+++ The data

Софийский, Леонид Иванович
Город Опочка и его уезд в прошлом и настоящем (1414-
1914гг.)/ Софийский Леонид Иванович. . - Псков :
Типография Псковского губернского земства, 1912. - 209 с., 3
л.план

++++++
+++ The data

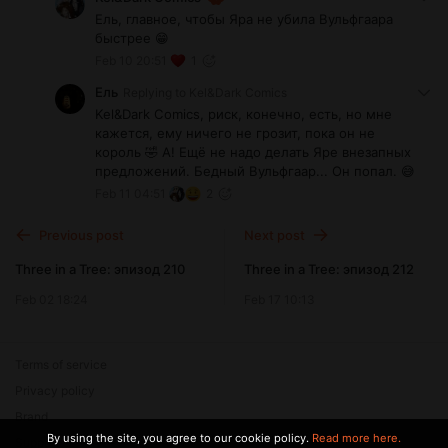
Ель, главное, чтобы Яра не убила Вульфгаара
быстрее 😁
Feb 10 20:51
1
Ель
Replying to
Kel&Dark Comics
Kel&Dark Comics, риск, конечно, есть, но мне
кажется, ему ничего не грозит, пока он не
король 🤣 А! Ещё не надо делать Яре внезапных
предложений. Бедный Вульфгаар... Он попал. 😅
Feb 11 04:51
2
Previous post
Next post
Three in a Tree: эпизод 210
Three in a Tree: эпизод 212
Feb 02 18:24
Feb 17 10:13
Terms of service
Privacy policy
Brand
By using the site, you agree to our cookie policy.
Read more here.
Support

++++++

In the entries above, find each line with the word "policy" and show it.

Response for this exercise:
Privacy policy
By using the site, you agree to our cookie policy.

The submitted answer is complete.